They also don't seem to think it necessary to leave a note or anything that this was their decision.

They fixed it, then the line was cut by the lawnmower by accident.

Then it took them almost a week to come and fix it again, and, lo and behold, they again left it running across the ground and left no note, but this time they took the extra step of marking the gas line with little orange flags before they went away.

It has now been four days since they did that.

I'm wondering if they are going to come and bury it or not.

But, the moral of the story is that the phone works again, for now.

Friday, April 22, 2005


Been gone for awhile and am just getting used to what are seemingly blindingly fast connection speeds after a lengthy period of using a noisy phone line that tended to lose signal. Also the hillbilly phone company installed a folgers can at the end of my line instead of the old campbell's soup can, so the internets have a much larger hole to flow through.

Hopefully this will inspire more of the typing of thoughts that the occasional person reads.


First off I know what you all (except Tommy) have been asking yourselves, "What does Bill think of the current direction of the wrestling world?"

Well, I'm glad you asked, I think there is a discernible lack of direction guiding the only to American Wrestling companies worth talking about. The WWE has too many Ortons and no idea what they are doing, and are afraid to break Batista's push by actually letting him do anything, and TNA is still being booked by Dusty Rhodes, who thinks it is a good idea to run a pay-per view that consists of eight cage matches.

I long for the next Evolution in wrestling (or just a return to plausible storytelling, backed by solid ring action)

Do the WWE just want to kill their women's division again, or are they so delusional that they think they are re-building with all the Diva Search nonsense?

Bad, bad WWE for releasing Matt Hardy.


Sin City is brilliant. You will either love it or hate it, there is no possible middle ground that I can see.


I begin a new job on Monday with training at another store. Huzzah for switching jobs every three to four months!


I should be updating the Read List at some point, though at this point I am about twenty books past the last update, and likely won't remember them all.

WHAT IS ASKED -
Answer these from the blog post above:
1. What did the workers use to mark the gas line before they went away?
2. Who does the writer say is still booking TNA?
3. On what day does the writer begin a new job?

DATA ENTRIES -
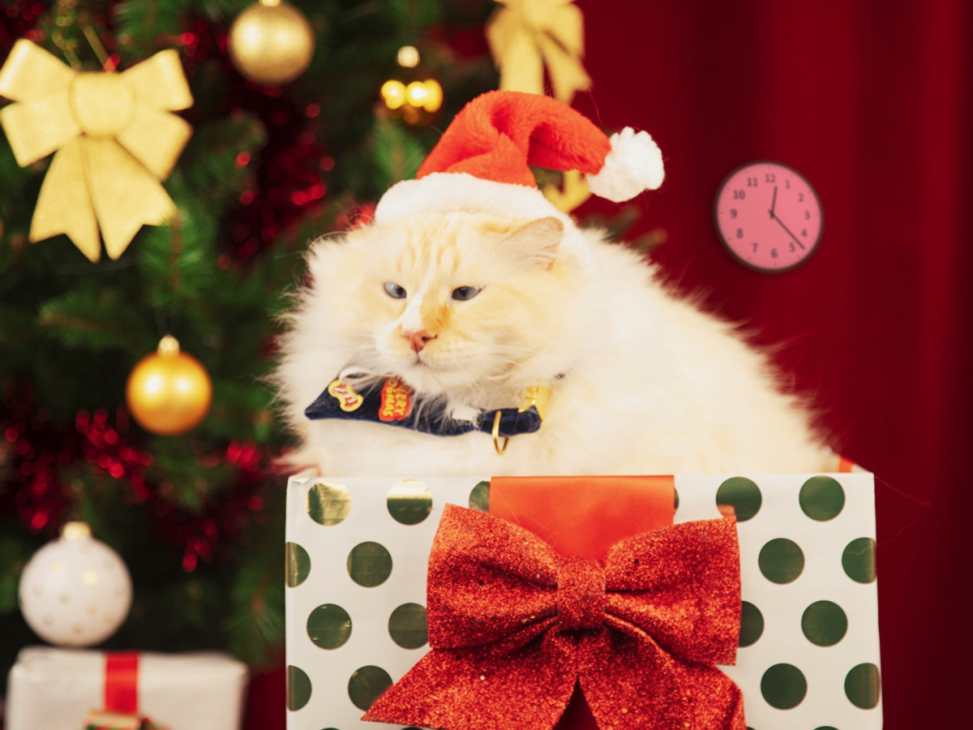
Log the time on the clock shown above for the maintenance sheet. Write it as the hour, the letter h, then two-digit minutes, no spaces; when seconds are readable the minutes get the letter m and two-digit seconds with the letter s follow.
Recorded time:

---

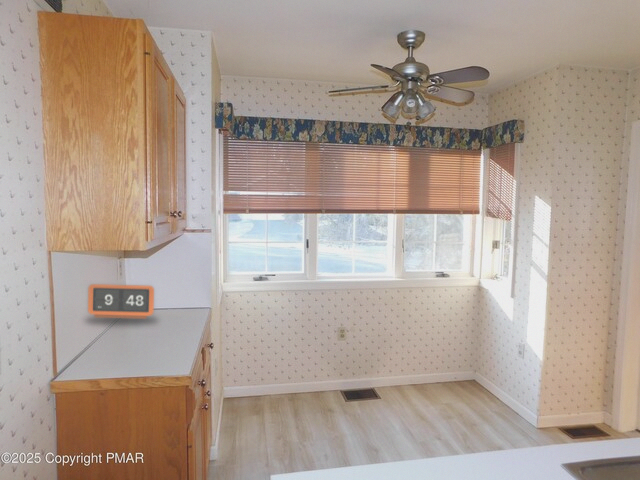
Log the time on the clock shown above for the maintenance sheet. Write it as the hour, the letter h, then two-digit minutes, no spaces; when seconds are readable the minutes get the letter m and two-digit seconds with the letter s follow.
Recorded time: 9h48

* * *

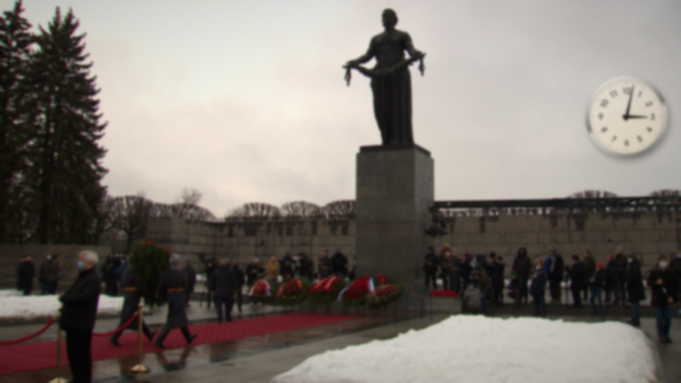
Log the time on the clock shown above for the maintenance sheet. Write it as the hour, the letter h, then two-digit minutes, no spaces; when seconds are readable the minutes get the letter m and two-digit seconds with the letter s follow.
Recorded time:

SOLUTION TO THIS EXERCISE -
1. Little orange flags.
2. Dusty Rhodes.
3. Monday.